The tide in the affairs of men when taken at the flood, the noble Brutus believed, could lead to fortune. The president of Bengal’s Bharatiya Janata Party would certainly appreciate Shakespeare’s foresight. Having taken Brutus’s advice — seizing the moment, as it were — the BJP in Bengal is hoping to cash in on the possible tide of defections from its principal political rival, the ruling Trinamul Congress, that the saffron party seeks to unseat in the upcoming assembly elections. Suvendu Adhikari, one of TMC’s most prominent faces, has resigned from the party. The word is that he would lead a flood of leaders — members of parliament and legislative assemblies as well as lower-level functionaries — not only from East and West Midnapore, Mr Adhikari’s fief, but also such other districts as Howrah and Hooghly, to the BJP. If this does come to pass, the TMC’s electoral prospects in its bastion in South Bengal could well be jeopardized. The BJP believes that with Mr Adhikari changing his spots, as many as 40 assembly seats would be up for grabs. Little wonder then that tides have been on the chief minister’s mind as well. Mamata Banerjee has scoffed at deserters, portraying them as opportunists who swim with the party in high tide and desert it when the waters are low.

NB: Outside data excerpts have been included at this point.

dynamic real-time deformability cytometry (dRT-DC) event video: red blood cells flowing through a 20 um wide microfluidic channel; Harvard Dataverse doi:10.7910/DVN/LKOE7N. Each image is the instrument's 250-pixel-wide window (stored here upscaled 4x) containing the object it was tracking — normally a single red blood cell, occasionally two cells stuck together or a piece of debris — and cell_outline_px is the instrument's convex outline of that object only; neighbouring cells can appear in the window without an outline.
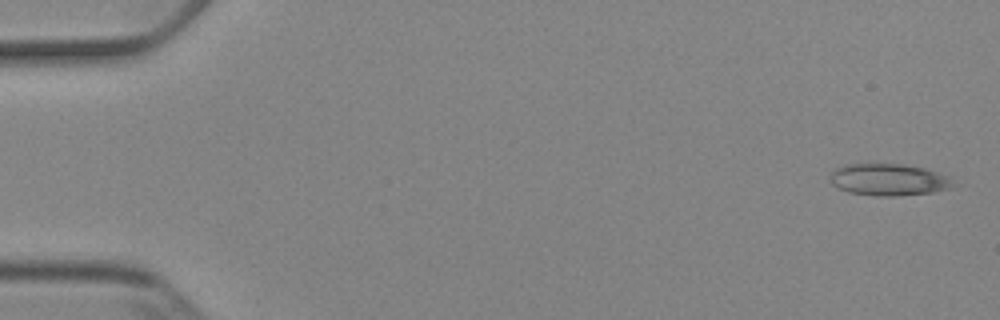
{"species": "Egyptian fruit bat (a non-hibernating species)", "species_latin": "Rousettus aegyptiacus", "temperature_condition": "cold", "stored_images_in_passage": 4, "camera_frame_rate_fps": 3000, "um_per_image_px": 0.085, "animal": {"sex": "female"}, "frame": {"image": 1, "passage_image": 1, "time_ms": 0.0, "image_size_px": [1000, 320], "cell_outline_px": [[952, 184], [948, 188], [932, 192], [900, 196], [876, 196], [848, 192], [836, 188], [828, 180], [832, 172], [836, 168], [844, 164], [904, 164], [924, 168], [948, 176]], "centroid_in_image_um": [75.45, 15.27], "position_along_channel_um": 9.6, "area_um2": 22.83}}
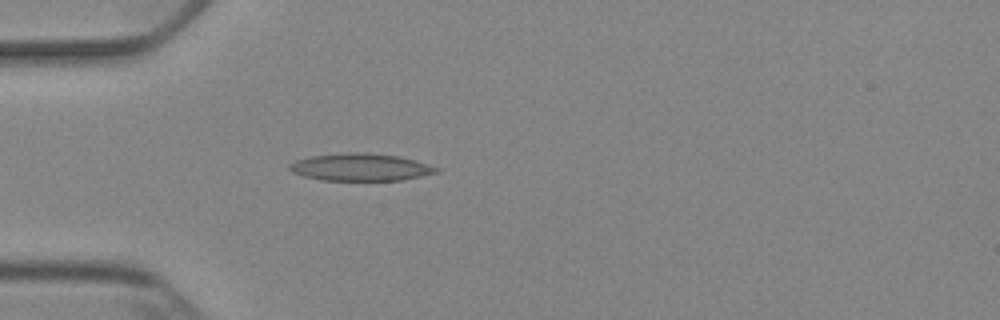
{"frame": {"image": 2, "passage_image": 4, "time_ms": 4.667, "image_size_px": [1000, 320], "cell_outline_px": [[440, 172], [400, 180], [324, 180], [304, 176], [292, 172], [288, 168], [288, 164], [296, 160], [312, 156], [348, 152], [356, 152], [400, 156], [416, 160], [440, 168]], "centroid_in_image_um": [30.66, 14.21], "position_along_channel_um": 54.3, "area_um2": 23.29}}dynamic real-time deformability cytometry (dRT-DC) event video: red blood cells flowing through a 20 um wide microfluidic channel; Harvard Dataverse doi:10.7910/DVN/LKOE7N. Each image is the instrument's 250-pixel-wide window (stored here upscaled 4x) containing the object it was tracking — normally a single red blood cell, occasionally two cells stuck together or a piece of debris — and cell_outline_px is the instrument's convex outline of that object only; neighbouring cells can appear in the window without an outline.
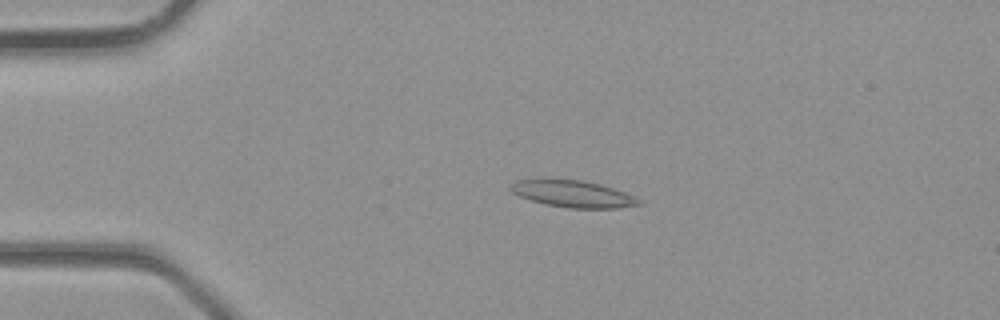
{"species": "common noctule bat (a hibernating species)", "species_latin": "Nyctalus noctula", "temperature_condition": "room temperature", "stored_images_in_passage": 3, "camera_frame_rate_fps": 3000, "um_per_image_px": 0.085, "animal": {"sex": "male", "body_mass_g": 23.1, "forearm_length_mm": 52.7}, "frame": {"image": 1, "passage_image": 2, "time_ms": 0.333, "image_size_px": [1000, 320], "cell_outline_px": [[640, 204], [616, 208], [568, 208], [548, 204], [532, 200], [520, 196], [512, 192], [508, 188], [508, 184], [516, 180], [540, 176], [584, 180], [600, 184], [624, 192], [640, 200]], "centroid_in_image_um": [48.56, 16.42], "position_along_channel_um": 36.4, "area_um2": 20.58}}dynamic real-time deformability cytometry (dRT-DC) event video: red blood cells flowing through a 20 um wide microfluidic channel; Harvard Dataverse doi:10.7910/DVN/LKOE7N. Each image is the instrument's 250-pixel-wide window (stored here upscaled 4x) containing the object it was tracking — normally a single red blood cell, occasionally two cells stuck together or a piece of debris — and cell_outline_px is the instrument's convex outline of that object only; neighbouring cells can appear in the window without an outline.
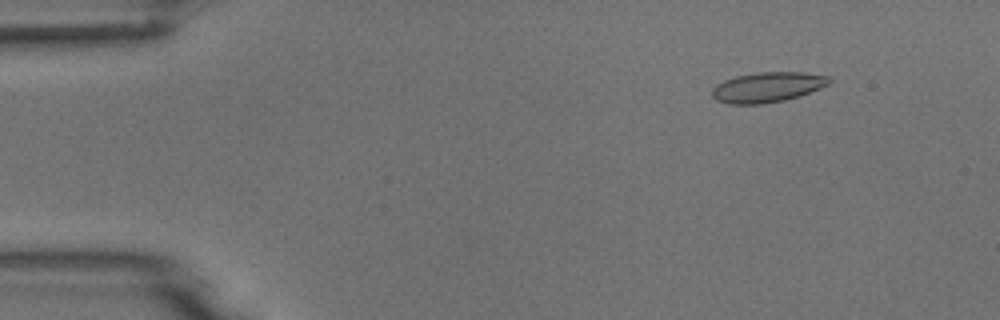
{"species": "common noctule bat (a hibernating species)", "species_latin": "Nyctalus noctula", "temperature_condition": "room temperature", "stored_images_in_passage": 20, "camera_frame_rate_fps": 3000, "um_per_image_px": 0.085, "animal": {"sex": "male", "body_mass_g": 18.8}, "frame": {"image": 1, "passage_image": 6, "time_ms": 1.667, "image_size_px": [1000, 320], "cell_outline_px": [[832, 84], [800, 96], [784, 100], [760, 104], [728, 104], [716, 100], [712, 96], [712, 88], [716, 84], [724, 80], [736, 76], [760, 72], [804, 72], [832, 76]], "centroid_in_image_um": [65.29, 7.4], "position_along_channel_um": 19.7, "area_um2": 20.87}}
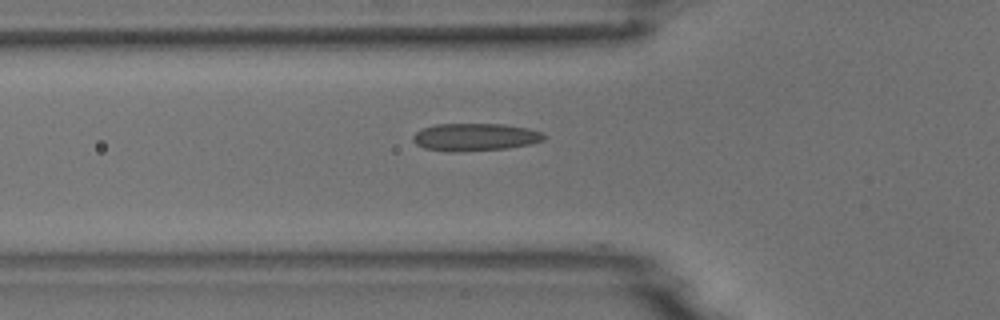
{"frame": {"image": 2, "passage_image": 18, "time_ms": 5.667, "image_size_px": [1000, 320], "cell_outline_px": [[544, 140], [532, 144], [508, 148], [460, 152], [452, 152], [424, 148], [416, 144], [412, 140], [412, 136], [420, 128], [436, 124], [504, 124], [528, 128], [544, 132]], "centroid_in_image_um": [40.37, 11.65], "position_along_channel_um": 85.4, "area_um2": 21.33}}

There is another important adage that seems to have slipped Ms Banerjee’s mind. History, the wise ones say, has a penchant for repeating itself as tragedy. The TMC, its political adversaries have reasons to believe, is now being paid back in its own coin for the party, when the tide was high, had been accused of engineering similar defections from its opponents. The TMC has had no qualms about bleeding dry the Left and the Congress — its chief challengers at one point of time — in an effort to establish its political hegemony. The BJP is now applying the same strategy: Mukul Roy, a turncoat from the TMC himself, has waxed eloquent about this tactic, calling it an essential part of politics. Indeed, the tides in national politics mirror the indispensability of defection as a political weapon that is used most effectively by the BJP.

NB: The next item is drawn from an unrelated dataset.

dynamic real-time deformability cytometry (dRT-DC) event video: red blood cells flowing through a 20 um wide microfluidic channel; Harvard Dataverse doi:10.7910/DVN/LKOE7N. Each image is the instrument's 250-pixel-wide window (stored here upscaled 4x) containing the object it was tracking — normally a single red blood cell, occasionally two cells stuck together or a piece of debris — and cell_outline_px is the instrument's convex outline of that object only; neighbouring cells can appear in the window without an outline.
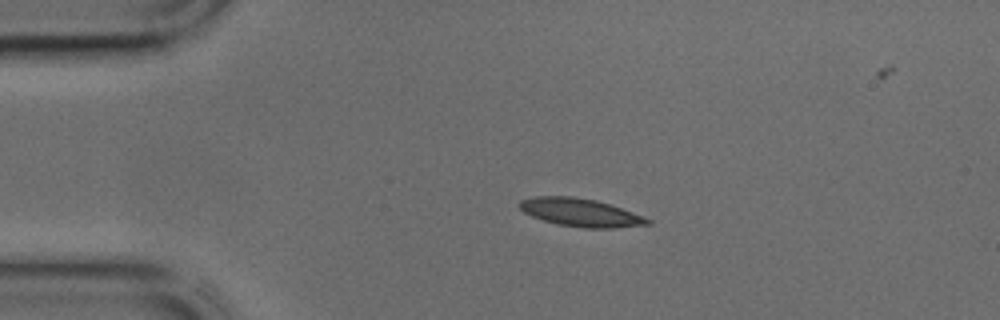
{"species": "common noctule bat (a hibernating species)", "species_latin": "Nyctalus noctula", "temperature_condition": "cold", "stored_images_in_passage": 43, "camera_frame_rate_fps": 3000, "um_per_image_px": 0.085, "animal": {"sex": "male", "body_mass_g": 17.9, "forearm_length_mm": 54.2}, "frame": {"image": 1, "passage_image": 8, "time_ms": 2.333, "image_size_px": [1000, 320], "cell_outline_px": [[652, 224], [612, 228], [584, 228], [556, 224], [532, 216], [524, 212], [520, 208], [520, 200], [536, 196], [572, 196], [596, 200], [644, 216], [652, 220]], "centroid_in_image_um": [49.36, 18.07], "position_along_channel_um": 35.6, "area_um2": 20.81}}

Of course, it is unreasonable to expect that Mr Roy and his ilk would concern themselves with the pitfalls of their actions. The frequent change in political jerseys bares the moral and ideological vacuum that lies at the heart of India’s competitive politics. This amorality has neutralized both legal deterrents and conscience. The existing format of the anti-defection law has been markedly ineffective against such chicanery. Worryingly, voters do not mind such mischief either, even though the defector, by jumping ship, abuses the electoral verdict concerned. If this ignoble tradition is not rooted out, the future of electoral democracy would be bleak in India. The party with the deepest pockets could wield the sceptre permanently.
But then Mr Adhikari and Mr Roy cannot be bothered with such trivialities. For they have Bengal’s crown to wrest from Ms Banerjee.